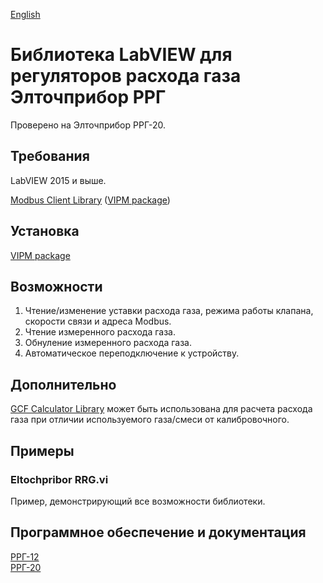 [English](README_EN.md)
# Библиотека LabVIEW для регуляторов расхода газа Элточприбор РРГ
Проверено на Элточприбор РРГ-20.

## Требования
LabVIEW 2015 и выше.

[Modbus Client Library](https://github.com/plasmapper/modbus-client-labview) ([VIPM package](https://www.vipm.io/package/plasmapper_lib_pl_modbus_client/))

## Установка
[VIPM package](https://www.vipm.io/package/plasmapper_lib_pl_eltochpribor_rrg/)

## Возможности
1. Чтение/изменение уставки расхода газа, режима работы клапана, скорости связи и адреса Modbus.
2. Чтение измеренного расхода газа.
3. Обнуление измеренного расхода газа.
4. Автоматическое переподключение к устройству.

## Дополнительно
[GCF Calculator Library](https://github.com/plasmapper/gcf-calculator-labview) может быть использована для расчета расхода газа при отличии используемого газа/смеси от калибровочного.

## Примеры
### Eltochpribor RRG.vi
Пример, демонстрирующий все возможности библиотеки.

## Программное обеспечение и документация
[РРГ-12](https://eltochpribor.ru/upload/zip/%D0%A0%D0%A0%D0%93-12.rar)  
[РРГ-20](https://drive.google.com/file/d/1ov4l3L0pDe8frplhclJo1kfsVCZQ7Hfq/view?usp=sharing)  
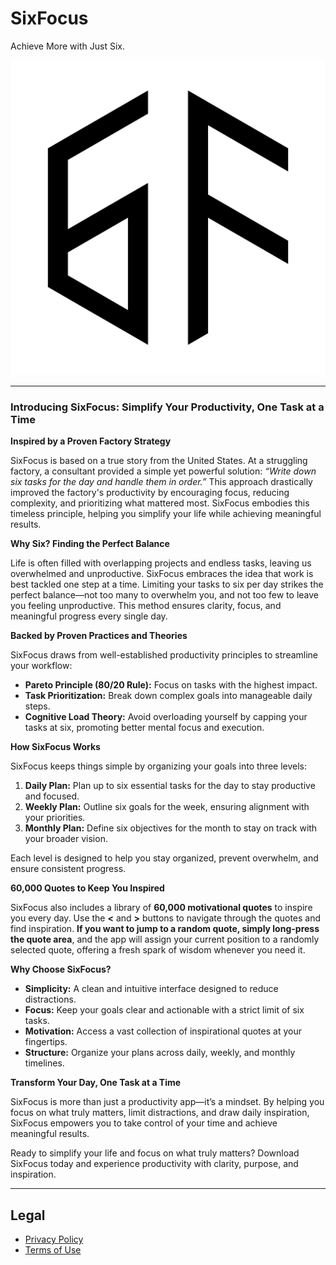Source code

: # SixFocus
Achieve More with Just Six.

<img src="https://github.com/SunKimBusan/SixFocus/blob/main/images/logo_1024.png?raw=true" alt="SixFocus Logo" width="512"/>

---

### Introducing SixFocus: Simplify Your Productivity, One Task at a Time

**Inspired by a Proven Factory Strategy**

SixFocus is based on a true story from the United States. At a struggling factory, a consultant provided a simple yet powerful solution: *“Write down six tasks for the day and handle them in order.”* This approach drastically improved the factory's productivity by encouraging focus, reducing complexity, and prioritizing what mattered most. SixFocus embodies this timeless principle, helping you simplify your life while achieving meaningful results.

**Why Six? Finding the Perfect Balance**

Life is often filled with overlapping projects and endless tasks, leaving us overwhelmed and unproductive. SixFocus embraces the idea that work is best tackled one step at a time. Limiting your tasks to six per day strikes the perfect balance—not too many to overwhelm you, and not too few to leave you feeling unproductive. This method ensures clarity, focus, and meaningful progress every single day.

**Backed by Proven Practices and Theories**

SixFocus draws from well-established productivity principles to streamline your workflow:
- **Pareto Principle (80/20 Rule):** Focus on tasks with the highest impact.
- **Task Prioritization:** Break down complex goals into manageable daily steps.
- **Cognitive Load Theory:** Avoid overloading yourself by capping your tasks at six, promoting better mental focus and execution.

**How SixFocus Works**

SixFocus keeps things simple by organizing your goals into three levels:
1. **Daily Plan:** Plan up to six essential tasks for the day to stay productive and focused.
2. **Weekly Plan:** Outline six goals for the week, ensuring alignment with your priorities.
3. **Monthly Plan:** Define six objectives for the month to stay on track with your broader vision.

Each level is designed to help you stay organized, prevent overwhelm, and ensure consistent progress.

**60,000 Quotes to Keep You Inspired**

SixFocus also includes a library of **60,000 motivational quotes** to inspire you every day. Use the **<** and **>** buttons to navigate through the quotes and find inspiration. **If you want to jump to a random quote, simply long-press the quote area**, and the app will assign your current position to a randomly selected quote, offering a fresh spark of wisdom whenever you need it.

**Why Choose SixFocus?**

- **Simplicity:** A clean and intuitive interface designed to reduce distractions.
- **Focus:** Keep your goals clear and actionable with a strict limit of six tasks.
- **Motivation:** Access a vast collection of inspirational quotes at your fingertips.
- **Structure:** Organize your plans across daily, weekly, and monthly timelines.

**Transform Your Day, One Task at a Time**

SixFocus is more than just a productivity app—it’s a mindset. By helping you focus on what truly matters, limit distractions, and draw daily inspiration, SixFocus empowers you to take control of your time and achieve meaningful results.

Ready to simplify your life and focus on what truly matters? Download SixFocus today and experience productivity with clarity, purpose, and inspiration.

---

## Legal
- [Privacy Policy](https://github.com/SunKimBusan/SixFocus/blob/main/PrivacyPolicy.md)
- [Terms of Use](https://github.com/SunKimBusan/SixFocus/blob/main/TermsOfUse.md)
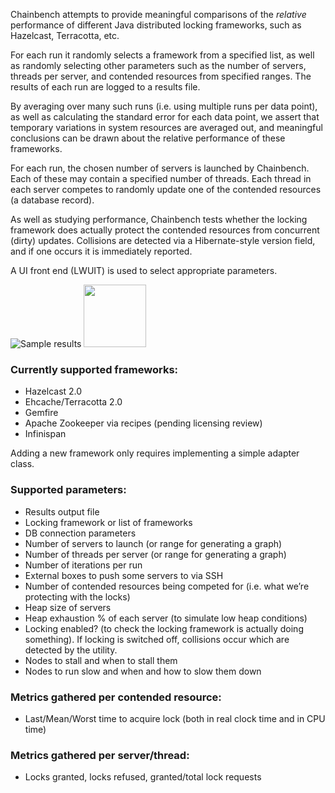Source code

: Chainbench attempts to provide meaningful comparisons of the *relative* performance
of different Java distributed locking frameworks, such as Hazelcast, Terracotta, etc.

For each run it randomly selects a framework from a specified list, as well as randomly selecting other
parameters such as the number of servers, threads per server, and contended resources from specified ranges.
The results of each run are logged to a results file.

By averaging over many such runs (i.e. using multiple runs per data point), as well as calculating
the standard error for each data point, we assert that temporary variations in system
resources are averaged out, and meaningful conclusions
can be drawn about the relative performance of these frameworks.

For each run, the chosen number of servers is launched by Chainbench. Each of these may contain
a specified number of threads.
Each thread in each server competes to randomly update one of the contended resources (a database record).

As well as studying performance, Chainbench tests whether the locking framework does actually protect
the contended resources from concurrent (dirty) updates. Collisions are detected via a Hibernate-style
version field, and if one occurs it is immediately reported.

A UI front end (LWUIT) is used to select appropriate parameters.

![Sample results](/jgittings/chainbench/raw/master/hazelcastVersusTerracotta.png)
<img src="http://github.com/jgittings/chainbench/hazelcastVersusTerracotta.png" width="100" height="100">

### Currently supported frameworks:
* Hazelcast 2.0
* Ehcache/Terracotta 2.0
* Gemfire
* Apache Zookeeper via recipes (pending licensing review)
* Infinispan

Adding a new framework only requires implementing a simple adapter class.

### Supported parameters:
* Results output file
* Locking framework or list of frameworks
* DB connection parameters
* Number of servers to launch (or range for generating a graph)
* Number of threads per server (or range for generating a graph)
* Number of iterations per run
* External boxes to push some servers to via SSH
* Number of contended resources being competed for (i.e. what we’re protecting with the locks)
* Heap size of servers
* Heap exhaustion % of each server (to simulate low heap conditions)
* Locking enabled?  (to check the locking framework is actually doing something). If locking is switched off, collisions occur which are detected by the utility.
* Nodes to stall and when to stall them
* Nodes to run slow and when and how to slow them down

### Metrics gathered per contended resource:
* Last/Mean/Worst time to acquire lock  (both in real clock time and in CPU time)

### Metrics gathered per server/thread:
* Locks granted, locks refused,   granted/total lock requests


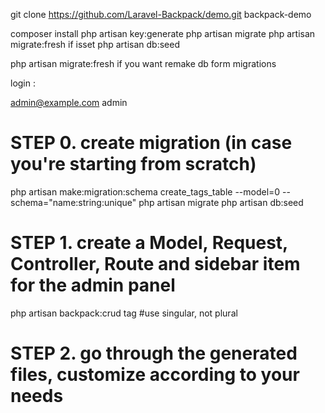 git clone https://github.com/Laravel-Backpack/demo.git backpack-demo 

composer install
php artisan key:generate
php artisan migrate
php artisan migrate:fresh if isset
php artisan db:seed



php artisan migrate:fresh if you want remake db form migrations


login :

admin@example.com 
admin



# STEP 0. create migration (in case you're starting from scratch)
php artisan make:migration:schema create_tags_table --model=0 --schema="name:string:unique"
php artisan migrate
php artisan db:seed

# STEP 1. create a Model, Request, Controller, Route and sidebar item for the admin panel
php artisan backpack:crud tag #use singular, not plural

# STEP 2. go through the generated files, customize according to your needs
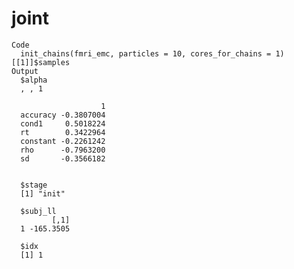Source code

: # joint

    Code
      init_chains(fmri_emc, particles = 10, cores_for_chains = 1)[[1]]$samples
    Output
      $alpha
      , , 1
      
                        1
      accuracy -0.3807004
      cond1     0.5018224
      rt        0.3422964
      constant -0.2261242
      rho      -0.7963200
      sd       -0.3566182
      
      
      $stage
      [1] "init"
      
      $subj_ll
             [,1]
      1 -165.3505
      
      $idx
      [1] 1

=======

> Exercise description
In the listing above, locate the line containing "Proven Factory Strategy**" and the line containing "- **Pareto Principle". Extract those two lines and every line between them, exactly as written, and only those.

> Exercise response
**Inspired by a Proven Factory Strategy**

SixFocus is based on a true story from the United States. At a struggling factory, a consultant provided a simple yet powerful solution: *“Write down six tasks for the day and handle them in order.”* This approach drastically improved the factory's productivity by encouraging focus, reducing complexity, and prioritizing what mattered most. SixFocus embodies this timeless principle, helping you simplify your life while achieving meaningful results.

**Why Six? Finding the Perfect Balance**

Life is often filled with overlapping projects and endless tasks, leaving us overwhelmed and unproductive. SixFocus embraces the idea that work is best tackled one step at a time. Limiting your tasks to six per day strikes the perfect balance—not too many to overwhelm you, and not too few to leave you feeling unproductive. This method ensures clarity, focus, and meaningful progress every single day.

**Backed by Proven Practices and Theories**

SixFocus draws from well-established productivity principles to streamline your workflow:
- **Pareto Principle (80/20 Rule):** Focus on tasks with the highest impact.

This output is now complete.